SEARCH 2000 Games

Saturday, September 23, 2000
Griping rights tied to support for athletes

By NOEL GALLAGHER -- London Free Press

 CBC's live airing of the Sydney Olympics is often a case of deja viewing. No matter the sport, the same scenario is rerun with relentless monotony.

 Before each contest, the chances of the Canadian entries are dutifully hyped. When our home-grown favourites fail to top the field, the commentators launch their "expert" analysis of the setback, usually assigning blame to the athlete.

 If complaining, second-guessing and finger-pointing were Olympic events, Canada would be hip deep in gold medals.

 Why, ponder the pundits, is Australia (population 19 million) stacking up the victories while Canada, a country of 30 million, languishes near the tail end of the trophy list.

 That query was put to Canadian Sports Minister Denis Codere by Brian Williams, CBC host and self-appointed Grand Inquisitor.

 After noting "the billions of dollars" spent by the Aussies on their Olympic program, Codere admitted the money this country budgets to support athletes "could be better."

 That gross understatement wasn't challenged by the unusually respectful Williams.

 For the record, an Olympic hopeful who qualifies for government help receives, at best, a little more than $1,000 per month.
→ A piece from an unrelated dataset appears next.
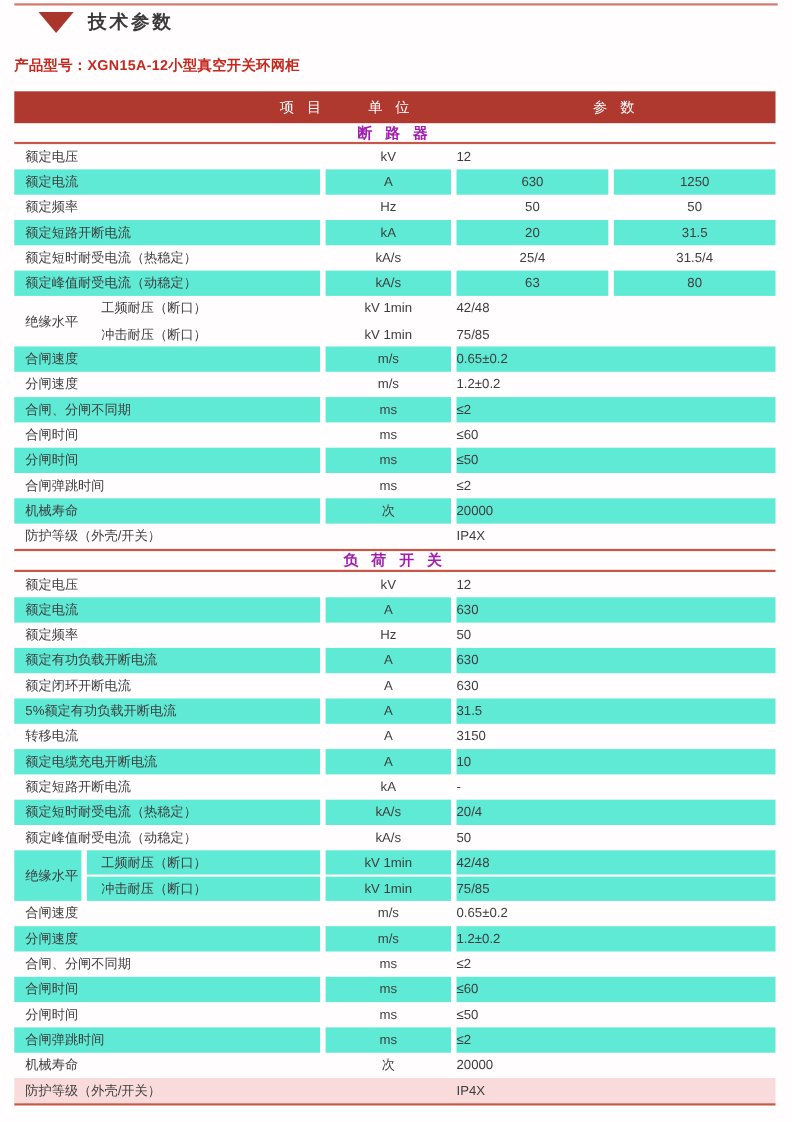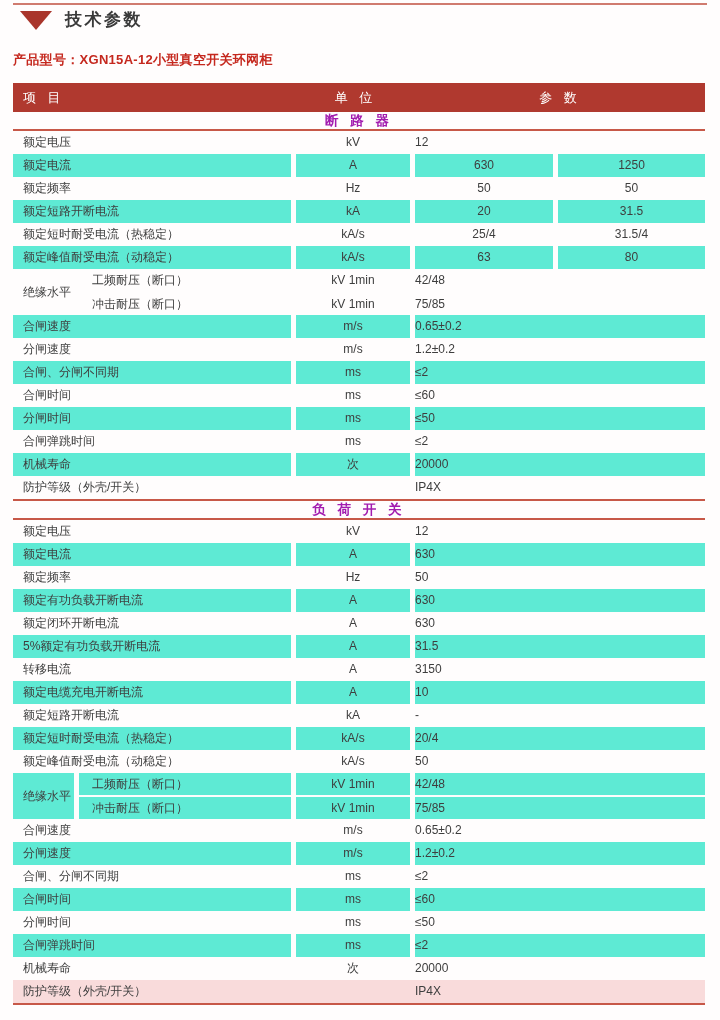"技术参数" .title-row { left: 20px -> 35px }
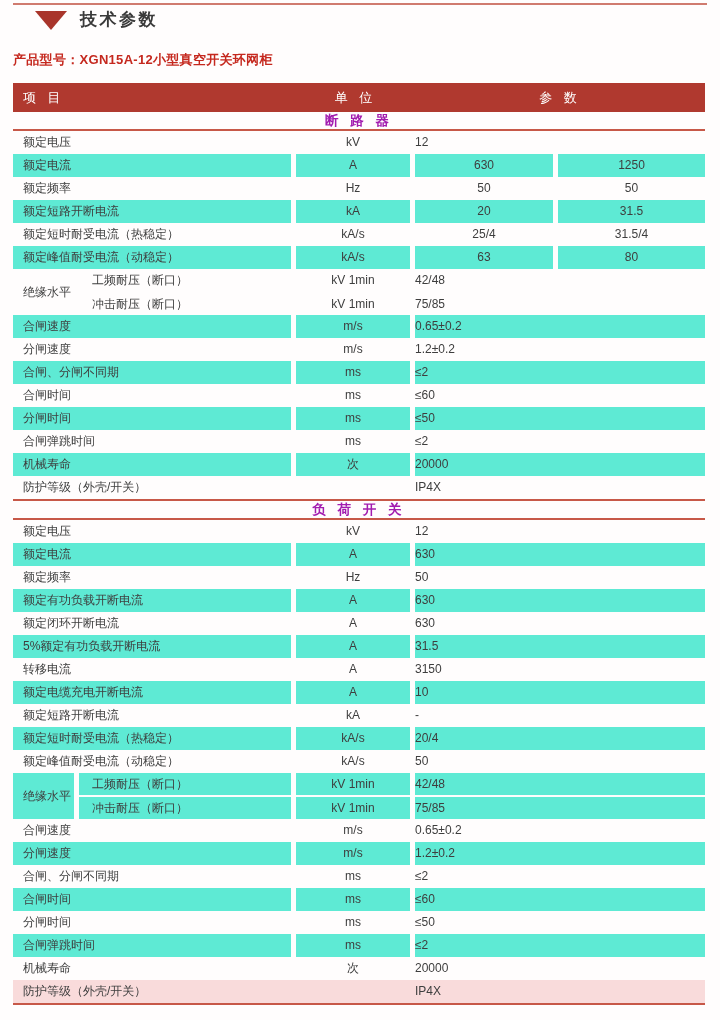"项 目" .th-item { text-align: none -> right }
Our athletes must live, train and survive below the poverty level -- for years -- and we still expect them to do us proud on the world stage.
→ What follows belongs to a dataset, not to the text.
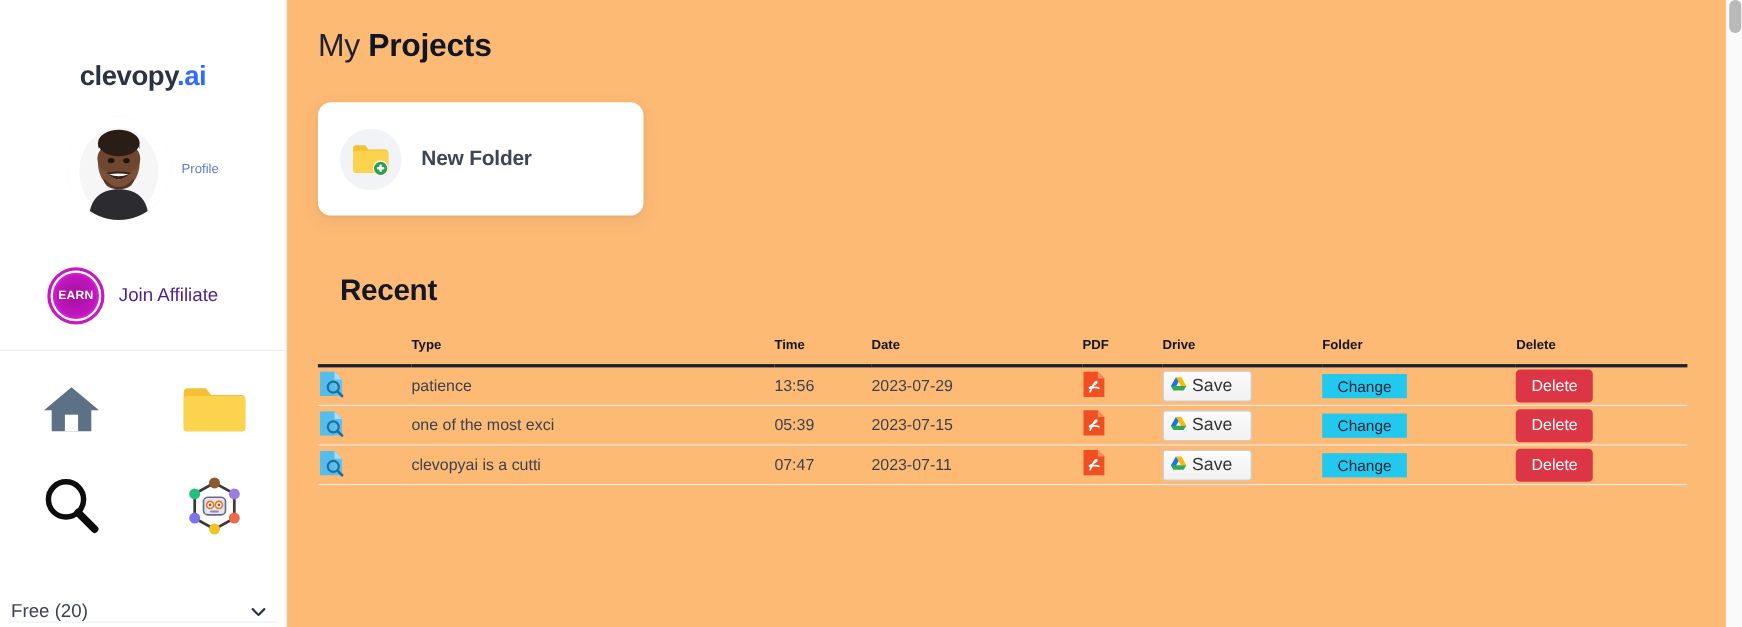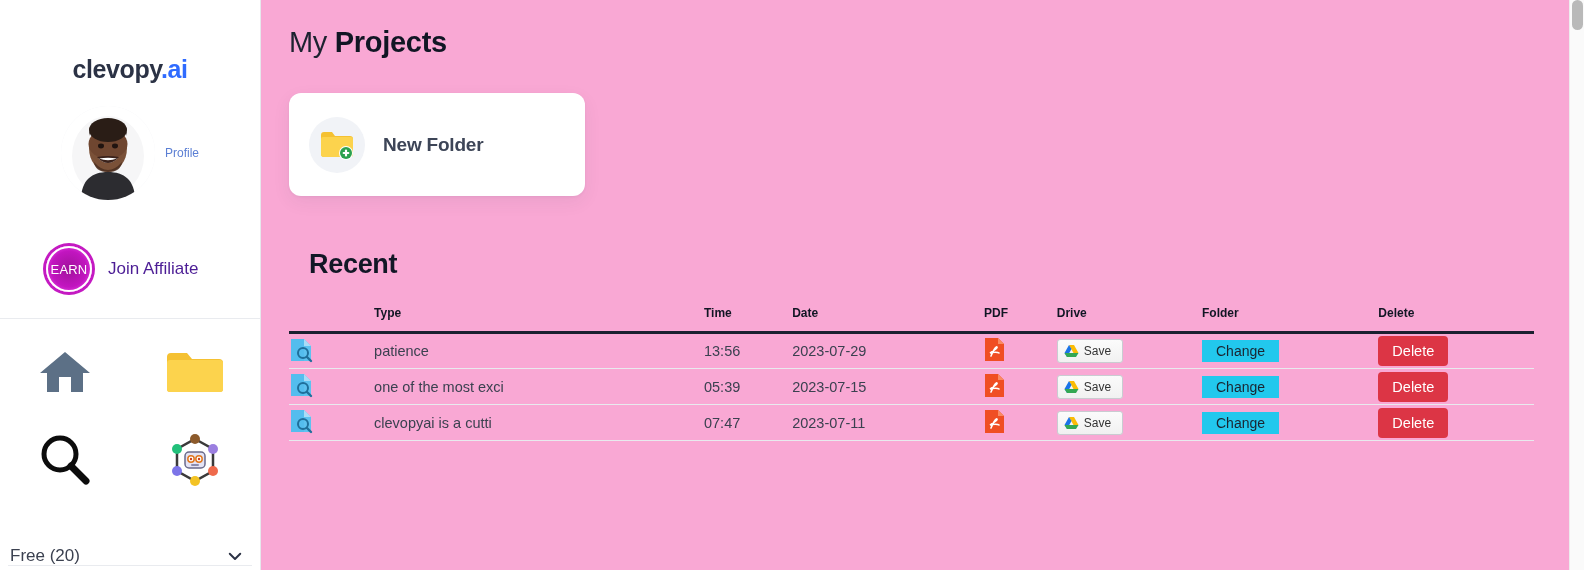"My Projects" .main { background: #f9a8d4 -> #fdba74 }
 It's no surprise CBC front man Williams doesn't criticize the government that subsidizes his TV network. CBC used our tax bucks to pay $160 million for broadcast rights at these Games.

 Meanwhile, Canada is content to be a Third World nation in athletics and makes Olympic glory a next-to-impossible dream for competitors.

 And our Olympians are growing tired of shouldering the Canadian public's unreasonable expectations.

 "People expect gold medals from us but they have to put the money into it to get those Olympic medallists and to keep us in the pool," says swimmer Joanne Malar. "A lot of us are going to retire because another four years to get bad press when you come fifth in the world isn't worth it."

 Another swimmer, Marianne Limpert, a silver medallist at the Atlanta Games, agrees: "If the government put some money into sport, then it might give us more confidence that they think we are worthwhile and behind us when we get up on the blocks."

 Many of the folks bemoaning our Olympic team's rare wins are the same voices raised in opposition when anyone suggests more tax dough should be ticketed for amateur sports programs.

 The Games are a pay-as-you-play proposition. You don't want to ante up? Fine. But you give up all griping rights when you watch Canadian athletes getting their butts kicked.

 That said, look at the response when Simon Whitfield beat all odds to win gold in the triathlon.

 "It was unbelievable," a middle-aged man told his friends in London's YMCA recently.

 "I was sitting all alone in front of my TV. I saw this kid Whitfield coming down to the finish line, giving it everything he had. I couldn't help myself, I stood up and applauded. It just made me so damned proud."

 Identifying with our athletes when they succeed and disowning them when they don't. That isn't an "Only in Canada, you say?" situation but it's still an awful pity.